OK Sauce is a brand of brown sauce manufactured in the United Kingdom, first by George Mason & Company and later by Colmans.

==Early history==

OK Sauce was first made in a factory called the Chelsea Works (formerly a swimming pool) in London.

In 1928, production was transferred to a purpose-built factory to the designs of Percy Sharp, at 265 Merton Road, Southfields, in the London Borough of Wandsworth.
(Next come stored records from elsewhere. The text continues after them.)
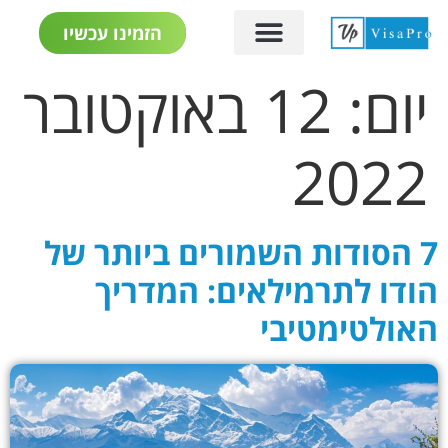
הזמינו עכשיו
יום:
12 באוקטובר
2022
7 הסודות השמורים ביותר של
הודו לתרמילאים: המדריך
האולטימטיבי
The company's official title was George Mason & Co Ltd. However, George Mason left the firm before World War I and the company was run by the Cooper family, initially by Percy Cooper, then by his son Rex Cooper as Chairman and MD.

==Colmans==
Rex's son, Brian, together with Rex's sister Betty Urwin, oversaw the changeover to Colmans. In addition to OK sauce, other sauces and chutneys were made. They also had a satellite factory (called Watersend Condiments) in a converted farm building beside a manor house at Temple Ewell, Dover. This concentrated on horseradish sauce, mint sauce and mint jelly. The factories continued to make sauces until 1969 when the owners of the company sold it off to Reckitt and Colman at Norwich. The products had a Royal Warrant which ceased around the takeover. All production was transferred to Norwich and both factories closed. However, the Art Deco facade of the Southfields building, visible from Merton Road still exists and has been awarded Grade 2 listing status in August 2002.

Colmans continues to make OK Sauce and other condiments.
OK Sauce's main market is today in the Far East and UK domestic Chinese communities. It is a vital ingredient in the Chinese/Canton takeaway OK sauce.